Take one strong upright lateral and pull it down slowly. Watch the base of the shoot, since that is where a split begins, and let the tip matter less than the point where the wood leaves the leader. The bend should become a continuous curve. If steady resistance changes into a sudden give, stop at once, because the fibres are starting to part. A partial split heals badly on Victoria and gives silver leaf an entry point.

The finished arch should leave the shoot tip pointing roughly at the ground, lower than the place where the shoot grew from the leader. The high point of the curve is where the response matters most. Buds along the upper side of that arch are the ones encouraged into flower clusters the following spring.

Tie with soft jute twine or a strip of old cloth. Wire and nylon line cut into bark as the shoot thickens, so keep them off the tree. Loop the tie around the shoot tip and anchor it to a lower branch, the stake, or a peg pushed into the soil. The loop should hold the arch firmly without biting into the bark. A thumb should still slide under it.

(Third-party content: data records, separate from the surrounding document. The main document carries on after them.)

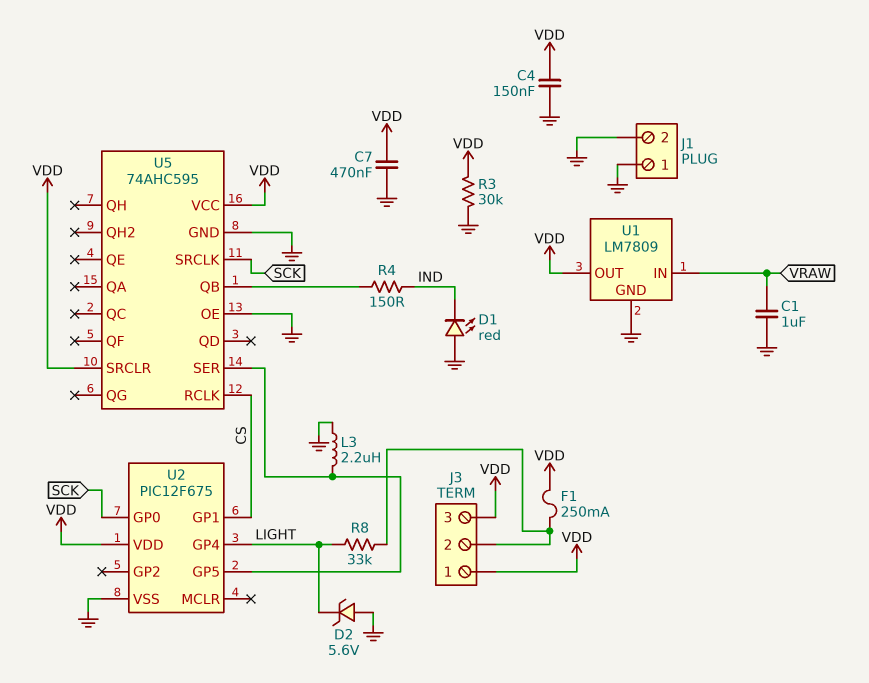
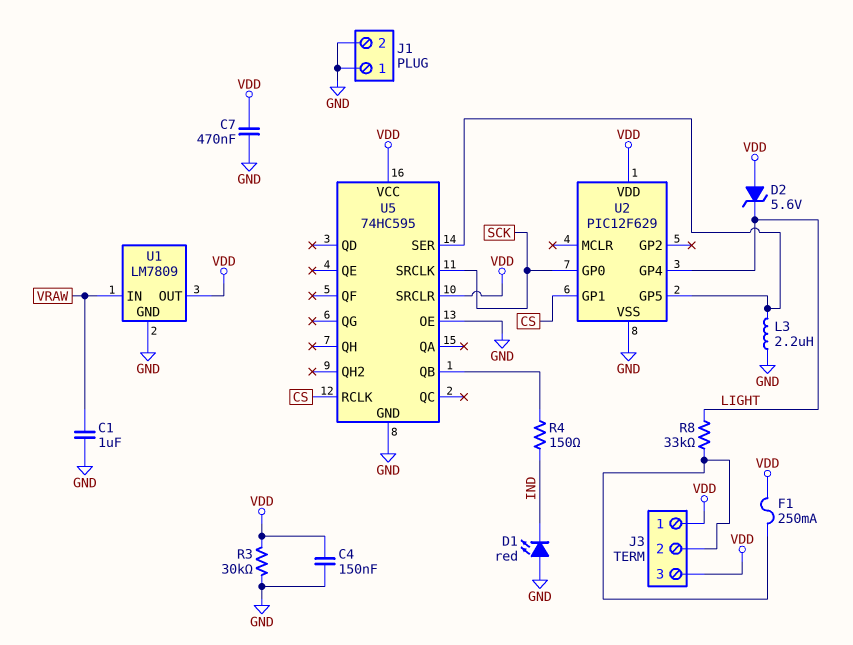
D2: zener 5.6V (A GND, K LIGHT) -> zener 5.6V (A VDD, K LIGHT)
U2: PIC12F675 -> PIC12F629
U5: 74AHC595 -> 74HC595

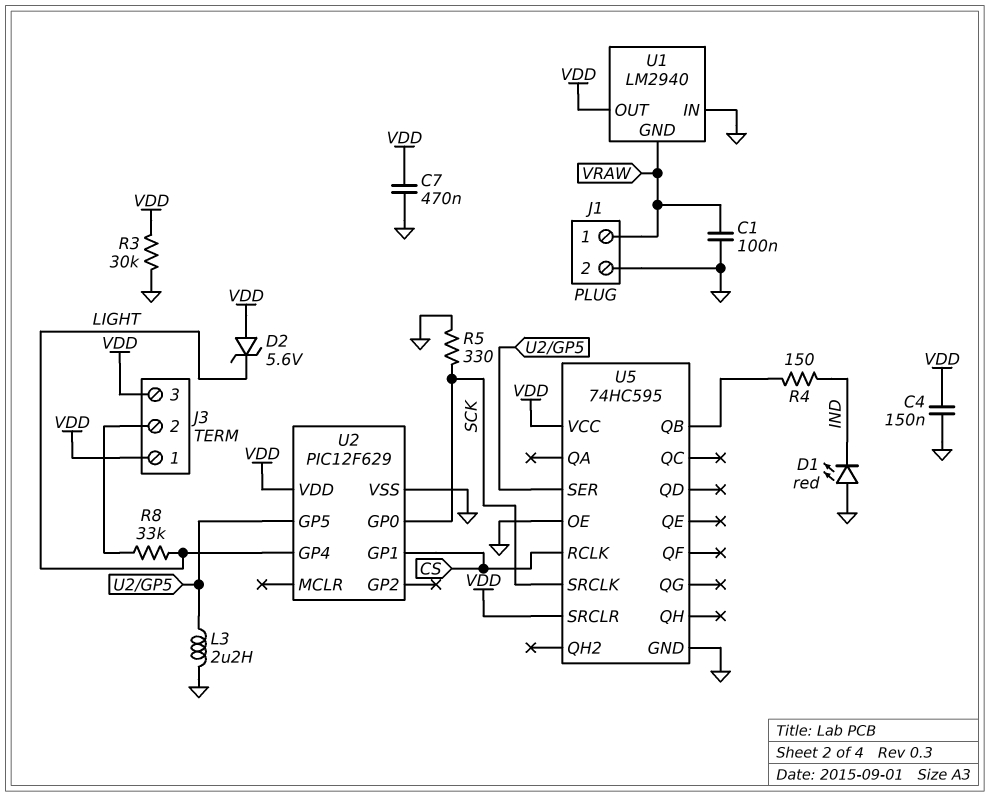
C1: 1uF (GND, VRAW) -> 100nF (GND, VRAW)
F1: 250mA (J3/2, VDD) -> none
J1 pin 1: GND -> VRAW
R5: none -> 330 (GND, SCK)
U1: LM7809 -> LM2940
U1 pin GND: GND -> VRAW
U1 pin IN: VRAW -> GND

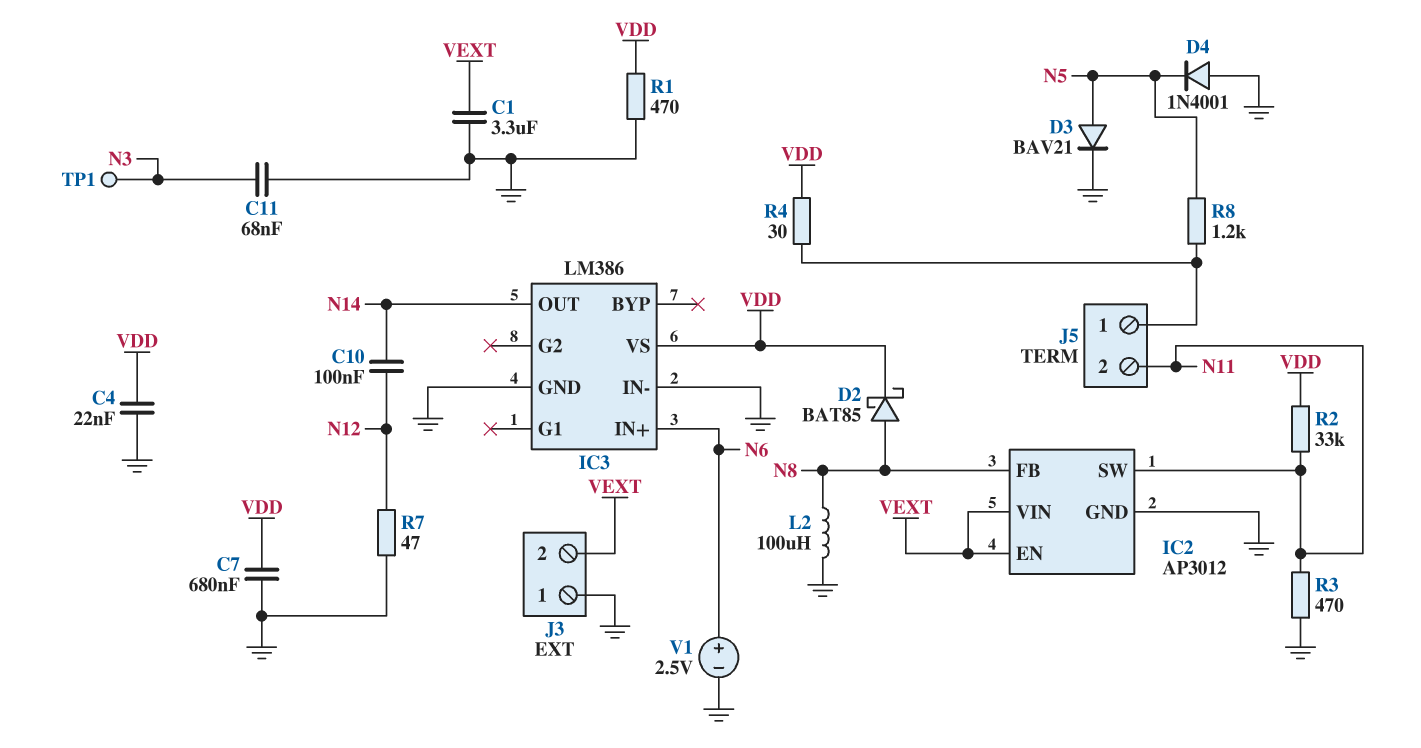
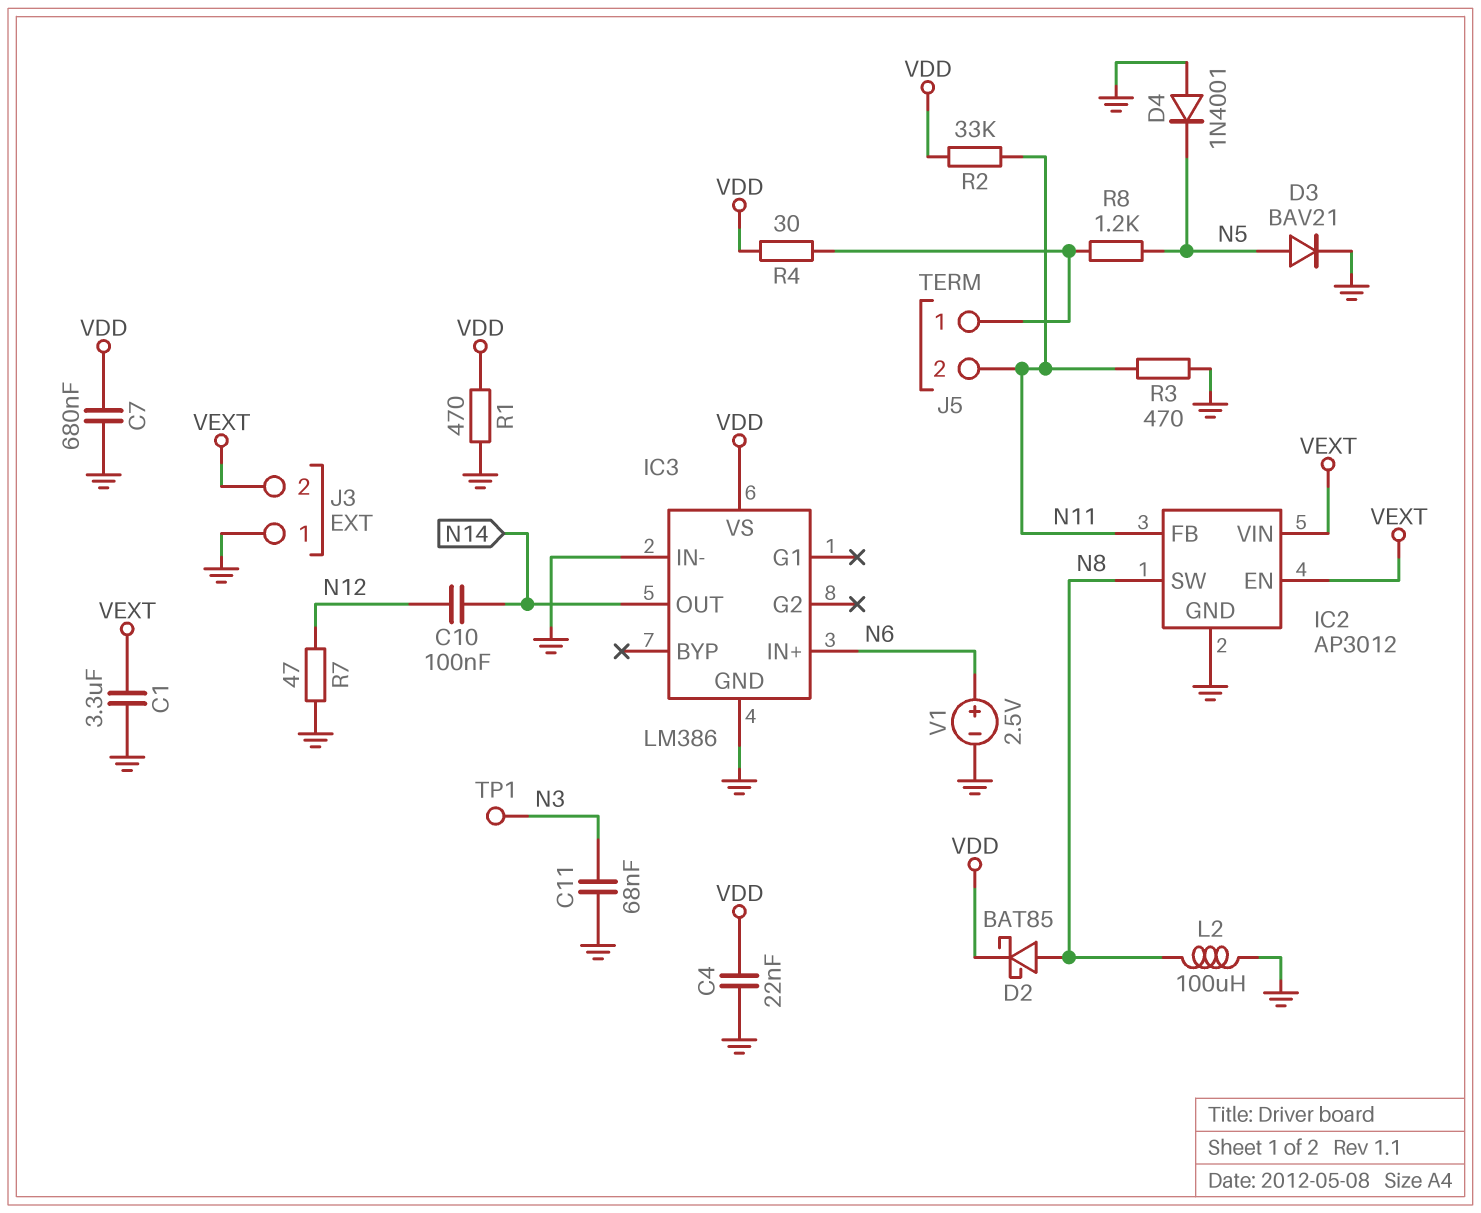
IC2 pin FB: N8 -> N11
IC2 pin SW: N11 -> N8

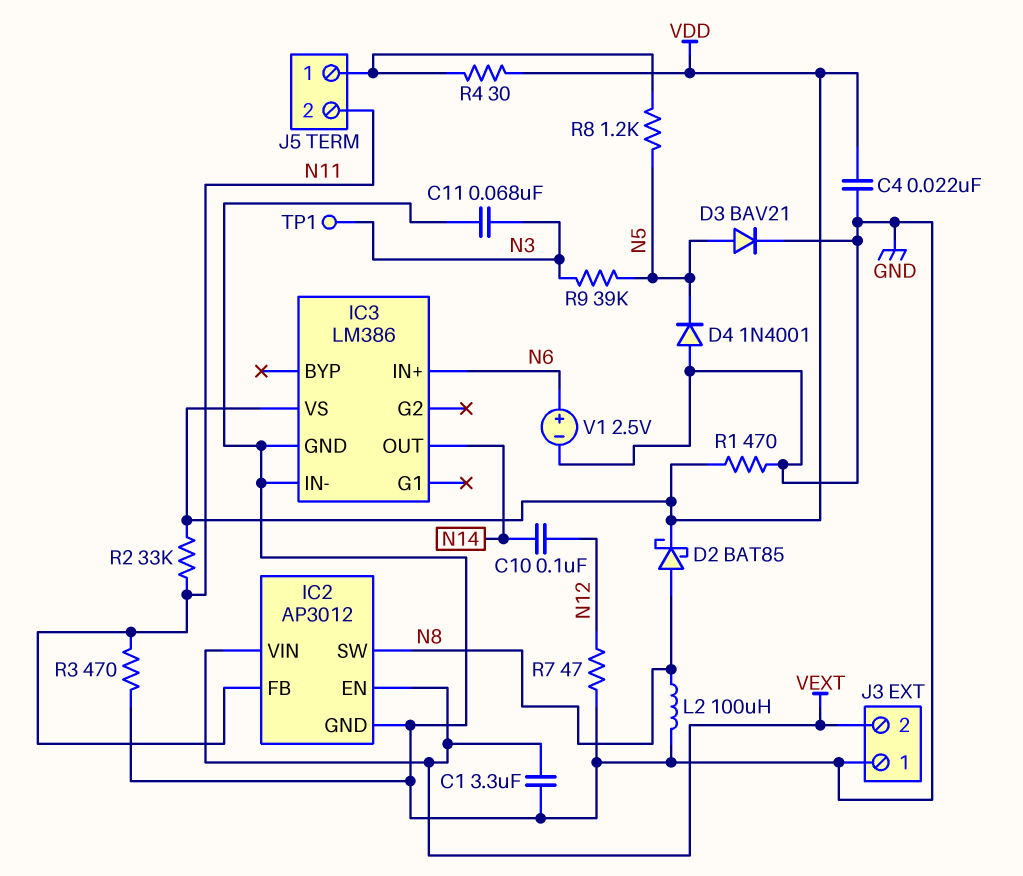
C7: 680nF (GND, VDD) -> none
R9: none -> 39k (N3, N5)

Move around the tree and space the arches evenly. Do not let one cross over another, because crossing shoots rub in wind and make bark wounds. On a three year old Victoria, six to eight festooned laterals is a sensible upper limit. More than that lets the centre shade itself.

Leave the central leader upright. It carries the framework and helps keep the tree in the 3 to 4 metre height band that St Julien A supports. If the leader is pulled over, the tiered structure collapses and the tree loses much of the shape that makes it productive and pickable.

Step 6: feed the fruiting wood

A heavily cropping, festooned plum draws hard on nitrogen and potassium. Plums are not acid-loving plants and want a near-neutral soil, around pH 6.5 to 7, so an ericaceous compost or ericaceous feeding routine is misplaced here. Acidifying the root zone can lock up the calcium that stone fruit needs for the stone itself, which leaves that type of feed for blueberries and rhododendrons.

Apply a balanced fruit feed such as sulphate of potash in late winter, using the rate on the pack. Add garden compost or well-rotted manure as a 5 cm mulch across the root area, keeping it clear of the trunk. Potash supports flower bud quality on the trained arches, while high-nitrogen feeds should stop once the arches are set because nitrogen drives the upright leafy growth that the bending was meant to reduce.

Steps 7 to 9: keep uprights down, remove ties, thin hard

A bent shoot often reacts by throwing vertical water shoots from the top of the arch, sometimes within the same season. If they are left, they restore the upward vigour that the arch was meant to slow.

Work through the tree again in the late-summer window. Pinch those vertical shoots back to four or five leaves, or remove the strongest one outright with Felco secateurs if the arch already has enough wood. Once the initial bend has been made, the annual job is checking the top of each arch and shortening vigorous vertical growth.

Each July, walk the tree and shorten every strong upright that has appeared along an arch. The arches themselves need no further tying once the wood has lignified into shape after the second season.

Leave the twine in place through one full winter and the following spring. By the second late summer, the bend should be set into the lignified wood. Cut the ties off then, and check every loop for constriction before removing it.

Any tie that has started to cut into bark has made a groove, and that groove is both a weak point and a disease entry. Inspect each anchor before cutting it free. If a shoot springs upright as soon as the twine comes off, it was released too soon and needs tying for another season.

Thin the crop after the natural June drop. Festooning can work almost too well on Victoria, which already over-sets and is prone to biennial bearing, with a heavy crop followed by a sparse one. The arches concentrate flower buds, and a wet August can leave them carrying more fruit than the branch can support. Thin young fruitlets in June to roughly one plum every 5 to 8 cm along each arch. Removing healthy fruit feels severe, yet the remaining plums size up properly and the tree is more likely to crop again the following year instead of resting.

The unresolved tension is built into the trained branch itself: the better the arch flowers, the harder the crop has to be reduced.